You should mention on your personal statement why you have had to re-sit, or what went wrong in the previous year, as well as why you think you will be able to achieve the grades this year. You don’t have to write a completely new personal statement but use bits from your first application to make sure it’s still relevant.

2. Focus on your grades when resitting A-Levels

Although, you might be aiming to complete work experience or voluntary placements, your main focus this year should be to get the required grades when you are resitting A-levels to get into medical school. Don’t let placements or even a part-time job distract you!

Whether you decide to go back to college, or just do the exams at the exam centre at the end of the year, make sure you devote enough time each week to focus on what and where you went wrong last time.

It can be hard to reflect on where you went wrong, but being able to do this can be a good thing and you’ll have more to talk about in your personal statement and medical school interviews.

You can also start doing past papers early, as you would have already learnt most of the content the first time around. If you have got your past scripts back, go through them with a teacher or a textbook and look at where you lost marks. Did you run out of time? Did you not put enough detail into longer questions? Was there a specific area you were not as confident at?

If you didn’t get your past papers back, find a blank copy of the exam paper and look to see where you think you fell down.
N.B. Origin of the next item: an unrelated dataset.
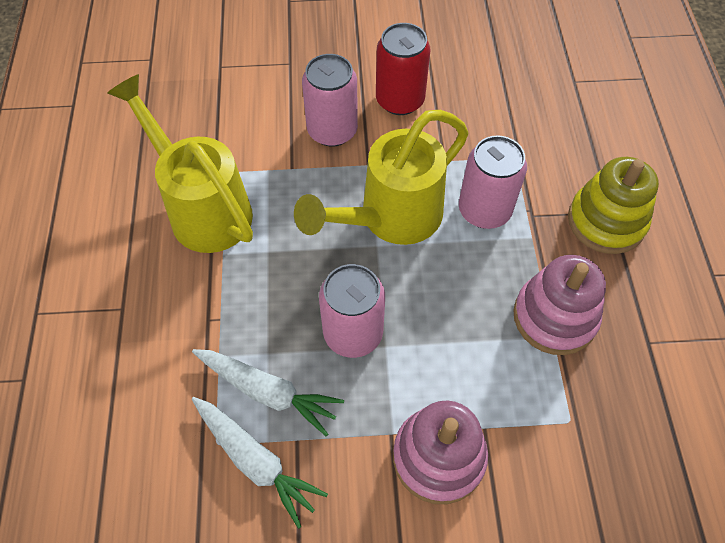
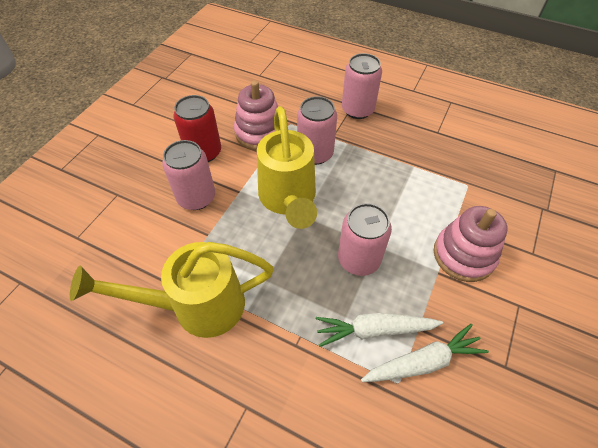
camera: 60 degrees left, 5 degrees down
white carrot [192,349,344,436] -> white carrot turned 150 degrees counterclockwise [316,313,443,347]
pink stacking toy [513,255,606,355] -> pink stacking toy moved to [234,81,278,150]
yellow stacking toy [568,157,659,254] -> pink can [342,53,382,119]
It’s also worth doing your papers again in exam conditions to see if you have improved. Although you may wish to wait to do this until closer to the summer exams!

3. Don’t rush into making decisions about resitting

Your future is extremely important, so don’t rush into making decisions about it. It can be hard to see your friends go off to university when there is nothing more you want than to be able to join them. Don’t let this influence your decision to not re-sit A-levels and try again.

It can be tempting to accept your fifth choice university offer if you had originally applied for one, or even go through clearing to find another course. If medicine is truly the course you want to do, then do not settle for something or somewhere that’s not right.

Also, it is worth noting the financial implications of studying medicine after doing another course first if this is something you are thinking about.

It is not the end of the world if you didn’t get the grades you wanted, reflect on your performance and come back stronger when you resit A-levels. Good luck!